For many people, their teeth are completely separate from the rest of their body. They are functional, and at times beautiful, but they don't interfere with any other body part.
Well, this is something of a myth. There are big similarities, and this is something that has stretched back since the beginning of time even back to the dinosaur age).
Through today's post we will now take a look at some of the oral areas you need to keep one eye on if you are serious about staying on top of your overall health.

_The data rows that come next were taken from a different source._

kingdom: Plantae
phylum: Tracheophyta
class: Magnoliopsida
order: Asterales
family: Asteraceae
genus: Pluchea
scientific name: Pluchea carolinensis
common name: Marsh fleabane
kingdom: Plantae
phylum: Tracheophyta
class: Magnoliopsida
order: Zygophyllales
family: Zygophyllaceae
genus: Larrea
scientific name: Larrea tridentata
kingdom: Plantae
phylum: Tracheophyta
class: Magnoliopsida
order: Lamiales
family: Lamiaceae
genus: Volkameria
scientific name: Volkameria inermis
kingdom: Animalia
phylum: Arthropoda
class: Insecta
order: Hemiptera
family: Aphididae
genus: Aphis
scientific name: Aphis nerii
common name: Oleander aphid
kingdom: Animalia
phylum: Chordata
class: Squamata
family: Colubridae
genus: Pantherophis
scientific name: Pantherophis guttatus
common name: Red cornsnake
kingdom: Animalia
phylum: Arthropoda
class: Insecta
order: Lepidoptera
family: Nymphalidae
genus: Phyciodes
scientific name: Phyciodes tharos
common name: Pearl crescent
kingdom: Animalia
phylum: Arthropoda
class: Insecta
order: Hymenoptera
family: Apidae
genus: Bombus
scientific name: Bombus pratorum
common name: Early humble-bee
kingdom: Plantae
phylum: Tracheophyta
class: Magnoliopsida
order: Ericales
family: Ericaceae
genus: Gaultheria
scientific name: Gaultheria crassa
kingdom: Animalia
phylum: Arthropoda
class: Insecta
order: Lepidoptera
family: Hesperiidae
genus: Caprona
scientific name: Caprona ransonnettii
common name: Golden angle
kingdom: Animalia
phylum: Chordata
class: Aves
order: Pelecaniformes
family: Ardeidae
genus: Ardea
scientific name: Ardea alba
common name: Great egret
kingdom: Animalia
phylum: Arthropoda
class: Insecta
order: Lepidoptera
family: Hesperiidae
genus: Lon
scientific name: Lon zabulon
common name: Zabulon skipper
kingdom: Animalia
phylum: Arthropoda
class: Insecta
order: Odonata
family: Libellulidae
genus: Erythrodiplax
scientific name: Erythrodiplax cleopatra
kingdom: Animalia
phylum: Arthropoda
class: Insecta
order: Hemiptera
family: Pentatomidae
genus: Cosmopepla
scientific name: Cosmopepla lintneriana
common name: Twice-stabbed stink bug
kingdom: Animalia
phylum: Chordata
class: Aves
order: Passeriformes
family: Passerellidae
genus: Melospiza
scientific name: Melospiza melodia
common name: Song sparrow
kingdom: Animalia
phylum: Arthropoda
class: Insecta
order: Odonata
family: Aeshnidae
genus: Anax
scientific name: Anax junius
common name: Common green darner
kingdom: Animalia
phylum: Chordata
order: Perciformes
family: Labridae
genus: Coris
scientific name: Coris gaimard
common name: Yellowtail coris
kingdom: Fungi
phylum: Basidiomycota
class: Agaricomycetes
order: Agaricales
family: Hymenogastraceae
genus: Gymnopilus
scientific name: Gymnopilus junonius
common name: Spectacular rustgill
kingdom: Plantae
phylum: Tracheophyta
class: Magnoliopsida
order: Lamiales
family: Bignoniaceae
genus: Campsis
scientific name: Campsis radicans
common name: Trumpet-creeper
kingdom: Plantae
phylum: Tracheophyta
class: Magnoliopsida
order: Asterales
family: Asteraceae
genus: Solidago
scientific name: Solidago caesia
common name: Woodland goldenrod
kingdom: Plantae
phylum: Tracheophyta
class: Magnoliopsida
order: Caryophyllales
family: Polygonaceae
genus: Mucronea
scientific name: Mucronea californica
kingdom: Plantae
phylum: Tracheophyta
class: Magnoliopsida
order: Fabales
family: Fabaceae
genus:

Your teeth can point to type 2 diabetes
If you have ever suffered with any form of gum disease, you'll know the importance of staying on top of it.
However, if this gum disease is showing no signs of getting any better, it could be a sign of early type 2 diabetes. This was found during a study several years ago, where initial links between gum disease and previously diagnosed type 2 diabetes were found. Scientists believe that the main reason for this is that those suffering from diabetes are more susceptible to infection.
They can point to vitamin deficiencies
If your mouth doesn't have enough vitamins, it's going to struggle more to fight off plaque and the other types of oral bacteria.
There are of course different vitamin deficiencies. If you are lacking vitamin D or A, the enamel on your teeth is likely to be affected. Then, in the case of vitamin B, this is something that is more likely to impact your gums
Your dentist might diagnose an eating disorder
Of course, any dentist worth their salt isn't going to diagnose an eating disorder immediately - but they can spot the initial signs. Whether or not they are at liberty to flag them is another matter, but the point we’re trying to make is that those first symptoms are shown in your mouth.
For example, let's hone in on bulimia. Some studies that the vast majority of patients struggling with this condition also show tooth erosion due to the bile acid which passes through their mouth so frequently.
There's a small connection with osteoporosis
Admittedly, the studies for this next connection are a little more limited, but there are still signs which suggest that tooth problems can be linked to osteoporosis. Considering the fact that osteoporosis is something which makes your bones less dense, it ultimately means that your teeth have less support. The result? Oral health problems.
The Alzheimer's risk
There's no doubt that this is probably the most headline-grabbing connection of them all. Like some of the other conditions we have looked at, the evidence is still quite young, but already we are seeing some experts believe that people struggling with their oral hygiene are more at risk from Alzheimer's disease.
Of course, gum disease is highly unlikely to cause dementia. The opposite could be true though, and that link between Alzheimer's and oral health problems is something that should make a lot of people sit up and take notice.